[Collected data]
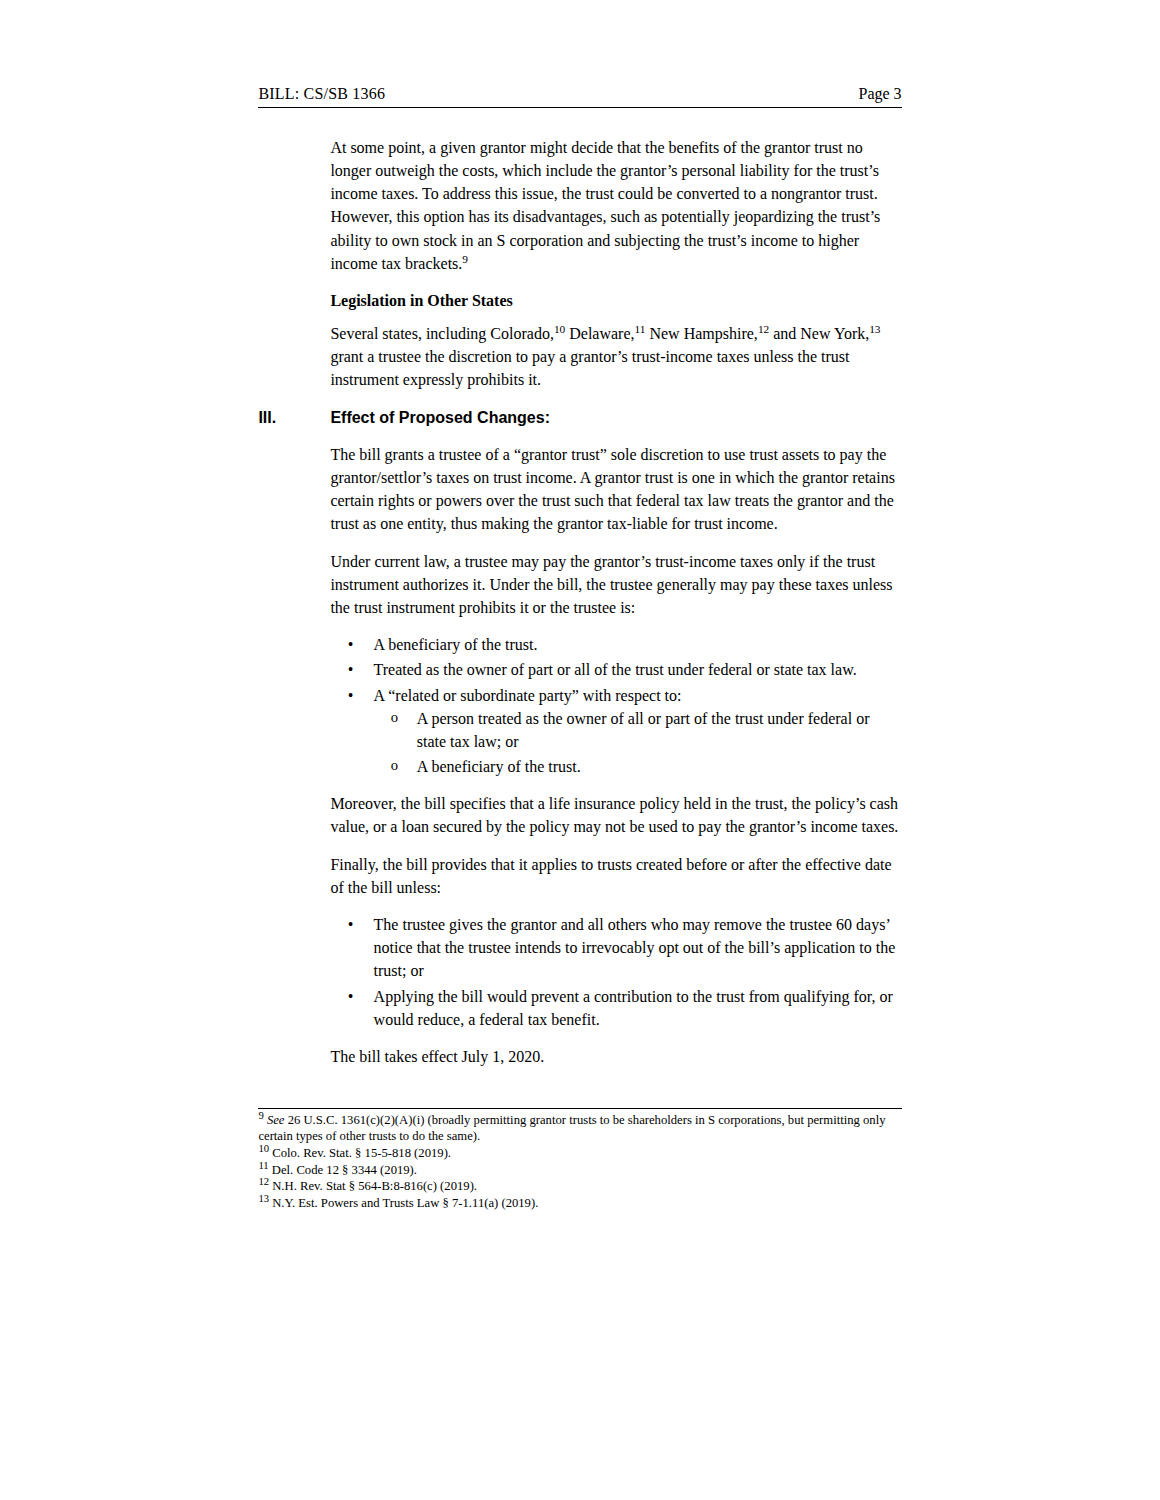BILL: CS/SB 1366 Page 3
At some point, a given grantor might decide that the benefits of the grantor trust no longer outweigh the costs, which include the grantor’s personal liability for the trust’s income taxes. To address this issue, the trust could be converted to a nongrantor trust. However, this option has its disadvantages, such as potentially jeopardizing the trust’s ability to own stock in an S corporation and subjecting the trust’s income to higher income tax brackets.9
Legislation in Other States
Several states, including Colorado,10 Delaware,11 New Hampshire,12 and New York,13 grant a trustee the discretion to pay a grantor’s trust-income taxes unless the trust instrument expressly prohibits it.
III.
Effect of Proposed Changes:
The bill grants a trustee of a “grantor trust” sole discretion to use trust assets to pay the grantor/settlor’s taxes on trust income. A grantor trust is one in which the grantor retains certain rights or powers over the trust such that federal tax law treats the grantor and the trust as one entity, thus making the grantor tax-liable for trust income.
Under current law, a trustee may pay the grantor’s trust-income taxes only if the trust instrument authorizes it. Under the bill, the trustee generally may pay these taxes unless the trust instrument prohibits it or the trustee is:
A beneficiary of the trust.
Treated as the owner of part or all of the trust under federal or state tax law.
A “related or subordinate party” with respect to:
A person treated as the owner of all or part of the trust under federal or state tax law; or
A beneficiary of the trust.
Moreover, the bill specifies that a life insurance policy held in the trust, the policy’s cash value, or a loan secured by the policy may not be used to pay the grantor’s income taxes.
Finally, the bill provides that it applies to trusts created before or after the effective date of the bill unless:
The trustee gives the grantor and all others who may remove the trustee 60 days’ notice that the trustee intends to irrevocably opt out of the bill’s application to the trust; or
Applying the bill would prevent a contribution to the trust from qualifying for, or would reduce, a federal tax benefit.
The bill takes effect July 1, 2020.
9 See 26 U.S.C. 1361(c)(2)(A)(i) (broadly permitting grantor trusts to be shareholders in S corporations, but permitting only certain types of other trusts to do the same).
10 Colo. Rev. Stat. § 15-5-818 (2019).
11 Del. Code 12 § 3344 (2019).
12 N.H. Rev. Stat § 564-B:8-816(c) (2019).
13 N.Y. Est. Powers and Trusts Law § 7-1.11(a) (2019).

* **WHAT THIS TASK INVOLVES**: Lines from the records above that hold "owner" are the ones to list.

* **SOLUTION**:
Treated as the owner of part or all of the trust under federal or state tax law.
A person treated as the owner of all or part of the trust under federal or state tax law; or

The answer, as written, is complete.